For the fourth time in five years, Asakura Robinson participated in the 2018 Rice Design Alliance rdAGENTS Charette competition. This year’s team consisted of Taylor McNeill, Leslie Wren, George Johnston, and Saima Musharrat from Asakura Robinson, and David Rader, an M.Arch student at Rice University. The team was thrilled to take a crack at the competition, titled “Nexus – Activate Commerce”, to reimagine the site of the Meat Packing Building along Commerce Street in downtown Houston. Located within both the floodway and floodplain, the site challenges the current development practices in these highly sensitive locations post- Hurricane Harvey.
Through the lens of proactive approach to resilience, the team proposed buoyant architecture which responds to the fluctuating water level of the bayou. This buoyant architecture is envisioned as an open, scaffolding like structure which rises and falls together on a series of structural pylons.
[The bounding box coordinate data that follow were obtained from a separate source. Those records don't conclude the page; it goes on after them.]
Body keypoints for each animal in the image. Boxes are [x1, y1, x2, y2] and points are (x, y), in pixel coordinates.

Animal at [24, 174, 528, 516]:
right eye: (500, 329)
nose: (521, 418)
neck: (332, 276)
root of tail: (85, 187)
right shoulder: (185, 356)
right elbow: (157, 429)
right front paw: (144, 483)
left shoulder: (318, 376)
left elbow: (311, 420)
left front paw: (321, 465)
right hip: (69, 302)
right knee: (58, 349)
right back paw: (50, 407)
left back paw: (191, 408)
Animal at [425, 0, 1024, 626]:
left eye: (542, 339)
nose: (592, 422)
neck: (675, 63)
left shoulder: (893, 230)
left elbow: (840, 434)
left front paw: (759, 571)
The “open source” architecture has the ability to support a variety of different programs, and allow for these programs to change over time without changing the building form.
In this particular site, the configuration was an urban place that functions as an extended ‘front porch’ for the proposed transit center across the site, a threshold for the proposed Bayou Greenways system, and a multi-level public space for Houstonians with flexible programming options. Rising up and down with the water level, the bayou level floors house temporary, floodable programs and moor tethered floating wetlands. The plaza level floor caters for public events, and the upper floors could host space with modular furniture, art galleries, concert venues, playgrounds, or even urban forest. Each of the floor levels could also be converted into leasable space for retail, residential, or commercial use, based off the market needs. To reduce the amount of polluted runoff entering the bayou and reduce peak flow leaving the site, a series of rain gardens starting at street level and moving down the bayou bank capture and clean stormwater runoff, and serve as a Novel Ecosystem garden. These gardens are coupled with roof-top planting to iprove water capture and transpiration.
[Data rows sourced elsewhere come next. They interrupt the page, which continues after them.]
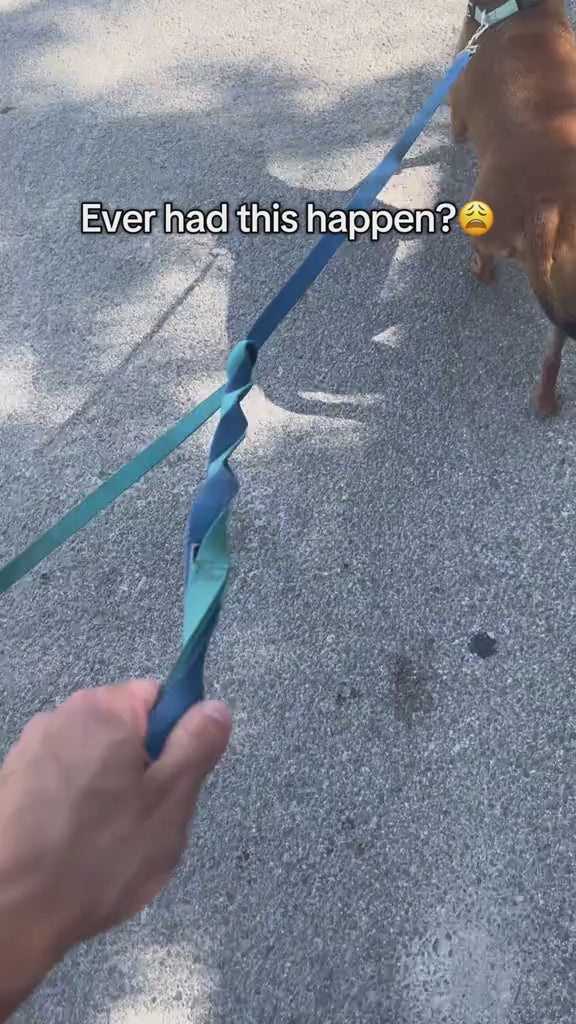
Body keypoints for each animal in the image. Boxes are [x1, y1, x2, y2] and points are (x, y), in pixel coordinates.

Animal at [450, 0, 576, 414]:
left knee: (486, 262)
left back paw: (479, 269)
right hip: (565, 296)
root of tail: (547, 205)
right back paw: (547, 403)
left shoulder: (455, 104)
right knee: (553, 357)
The team created a range of alternative development typologies that can be scaled and replicated to a variety of sites- both upstream and downstream, for different levels of water- including 100-year, 500-year, and 10,000 year floodplains, and for various site-specific programs. The team proposed a multitude of potential sites along the bayou system connected by shared design strategies to engage with an ecological corridor and become a new, inspired citywide architectural typology.